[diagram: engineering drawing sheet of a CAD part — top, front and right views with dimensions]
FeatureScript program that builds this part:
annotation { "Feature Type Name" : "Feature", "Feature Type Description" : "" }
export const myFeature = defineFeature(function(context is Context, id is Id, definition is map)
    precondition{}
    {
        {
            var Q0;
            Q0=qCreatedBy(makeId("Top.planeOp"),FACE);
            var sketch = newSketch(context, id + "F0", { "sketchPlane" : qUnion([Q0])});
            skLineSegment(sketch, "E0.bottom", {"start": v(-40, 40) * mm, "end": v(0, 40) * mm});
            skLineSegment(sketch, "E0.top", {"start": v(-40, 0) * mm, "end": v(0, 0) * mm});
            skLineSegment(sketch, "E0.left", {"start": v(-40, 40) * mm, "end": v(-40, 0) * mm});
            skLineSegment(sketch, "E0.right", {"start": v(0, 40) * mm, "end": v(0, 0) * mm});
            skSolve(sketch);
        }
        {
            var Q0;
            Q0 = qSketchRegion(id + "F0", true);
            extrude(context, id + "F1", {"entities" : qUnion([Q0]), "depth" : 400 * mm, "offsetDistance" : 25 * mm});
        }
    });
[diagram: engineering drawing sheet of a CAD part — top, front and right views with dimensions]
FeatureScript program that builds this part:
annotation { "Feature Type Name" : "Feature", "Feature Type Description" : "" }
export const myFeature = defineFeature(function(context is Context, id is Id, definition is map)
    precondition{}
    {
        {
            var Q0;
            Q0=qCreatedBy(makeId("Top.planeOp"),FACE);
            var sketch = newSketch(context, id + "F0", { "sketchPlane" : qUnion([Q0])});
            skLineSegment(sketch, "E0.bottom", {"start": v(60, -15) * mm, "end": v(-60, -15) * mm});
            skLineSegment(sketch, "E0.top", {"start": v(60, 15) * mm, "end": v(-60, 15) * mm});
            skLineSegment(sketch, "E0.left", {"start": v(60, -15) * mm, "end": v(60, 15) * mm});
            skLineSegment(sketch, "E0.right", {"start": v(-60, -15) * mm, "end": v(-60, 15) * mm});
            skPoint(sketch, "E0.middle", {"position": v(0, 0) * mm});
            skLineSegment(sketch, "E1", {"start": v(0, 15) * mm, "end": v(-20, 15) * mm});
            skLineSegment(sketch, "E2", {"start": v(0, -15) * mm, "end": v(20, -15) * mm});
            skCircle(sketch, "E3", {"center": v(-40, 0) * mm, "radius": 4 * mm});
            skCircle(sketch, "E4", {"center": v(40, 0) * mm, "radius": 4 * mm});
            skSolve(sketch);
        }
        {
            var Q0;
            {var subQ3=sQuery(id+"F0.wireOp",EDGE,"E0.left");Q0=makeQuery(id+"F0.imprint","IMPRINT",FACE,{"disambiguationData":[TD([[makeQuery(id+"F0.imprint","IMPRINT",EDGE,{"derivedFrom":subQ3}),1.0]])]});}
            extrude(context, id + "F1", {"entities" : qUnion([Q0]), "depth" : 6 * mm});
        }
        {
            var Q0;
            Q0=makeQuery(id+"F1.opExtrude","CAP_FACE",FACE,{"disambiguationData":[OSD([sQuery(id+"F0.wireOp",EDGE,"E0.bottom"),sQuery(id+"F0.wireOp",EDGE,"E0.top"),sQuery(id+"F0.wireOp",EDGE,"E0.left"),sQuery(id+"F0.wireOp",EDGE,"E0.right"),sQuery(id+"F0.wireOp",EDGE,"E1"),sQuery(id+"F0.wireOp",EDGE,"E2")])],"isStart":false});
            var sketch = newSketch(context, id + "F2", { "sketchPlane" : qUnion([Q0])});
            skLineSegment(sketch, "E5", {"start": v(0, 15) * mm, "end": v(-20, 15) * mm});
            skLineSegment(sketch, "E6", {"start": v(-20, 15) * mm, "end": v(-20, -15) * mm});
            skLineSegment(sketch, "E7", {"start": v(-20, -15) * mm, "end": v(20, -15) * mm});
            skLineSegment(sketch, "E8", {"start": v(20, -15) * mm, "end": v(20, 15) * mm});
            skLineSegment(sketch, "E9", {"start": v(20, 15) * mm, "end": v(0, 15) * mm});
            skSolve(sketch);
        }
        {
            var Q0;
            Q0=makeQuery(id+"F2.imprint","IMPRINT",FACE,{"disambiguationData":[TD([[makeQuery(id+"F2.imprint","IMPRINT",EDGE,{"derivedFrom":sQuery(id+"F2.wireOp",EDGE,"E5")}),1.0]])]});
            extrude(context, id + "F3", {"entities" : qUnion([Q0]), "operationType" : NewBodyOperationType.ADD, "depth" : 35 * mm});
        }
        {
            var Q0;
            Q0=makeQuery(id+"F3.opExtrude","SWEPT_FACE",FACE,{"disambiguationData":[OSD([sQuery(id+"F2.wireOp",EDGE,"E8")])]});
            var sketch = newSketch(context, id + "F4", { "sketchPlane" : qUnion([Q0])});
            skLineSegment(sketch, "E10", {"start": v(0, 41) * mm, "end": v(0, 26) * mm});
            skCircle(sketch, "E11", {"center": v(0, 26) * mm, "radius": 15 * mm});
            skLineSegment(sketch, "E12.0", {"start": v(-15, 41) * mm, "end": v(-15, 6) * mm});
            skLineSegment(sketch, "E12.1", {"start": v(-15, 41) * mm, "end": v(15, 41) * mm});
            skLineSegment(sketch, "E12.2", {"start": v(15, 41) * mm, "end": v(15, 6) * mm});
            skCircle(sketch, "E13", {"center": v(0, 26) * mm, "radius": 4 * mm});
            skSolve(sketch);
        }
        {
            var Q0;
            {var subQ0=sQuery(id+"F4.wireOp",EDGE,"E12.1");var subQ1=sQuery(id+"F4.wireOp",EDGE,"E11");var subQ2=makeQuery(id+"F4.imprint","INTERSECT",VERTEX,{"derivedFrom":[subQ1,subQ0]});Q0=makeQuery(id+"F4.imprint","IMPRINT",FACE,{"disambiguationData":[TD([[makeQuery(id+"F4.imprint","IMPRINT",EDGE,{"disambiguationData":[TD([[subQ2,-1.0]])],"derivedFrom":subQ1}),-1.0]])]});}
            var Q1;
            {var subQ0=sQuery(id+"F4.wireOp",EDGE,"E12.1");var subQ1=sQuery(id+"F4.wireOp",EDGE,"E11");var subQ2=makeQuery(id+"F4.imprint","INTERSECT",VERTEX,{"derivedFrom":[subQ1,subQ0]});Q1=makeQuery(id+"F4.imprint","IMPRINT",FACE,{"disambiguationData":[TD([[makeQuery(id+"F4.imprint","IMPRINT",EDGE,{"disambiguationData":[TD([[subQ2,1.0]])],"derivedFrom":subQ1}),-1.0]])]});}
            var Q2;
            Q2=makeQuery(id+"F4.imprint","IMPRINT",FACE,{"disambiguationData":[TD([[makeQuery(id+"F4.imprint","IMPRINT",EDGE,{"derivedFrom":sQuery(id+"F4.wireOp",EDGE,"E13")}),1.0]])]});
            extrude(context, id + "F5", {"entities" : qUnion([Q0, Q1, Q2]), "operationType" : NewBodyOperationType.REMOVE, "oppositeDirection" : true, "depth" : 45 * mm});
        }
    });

---+---

**WHAT YOU SHOULD DO**: Pick out each line of the listing above that contains the string "operationType".

**THE REPLY**:
            extrude(context, id + "F3", {"entities" : qUnion([Q0]), "operationType" : NewBodyOperationType.ADD, "depth" : 35 * mm});
            extrude(context, id + "F5", {"entities" : qUnion([Q0, Q1, Q2]), "operationType" : NewBodyOperationType.REMOVE, "oppositeDirection" : true, "depth" : 45 * mm});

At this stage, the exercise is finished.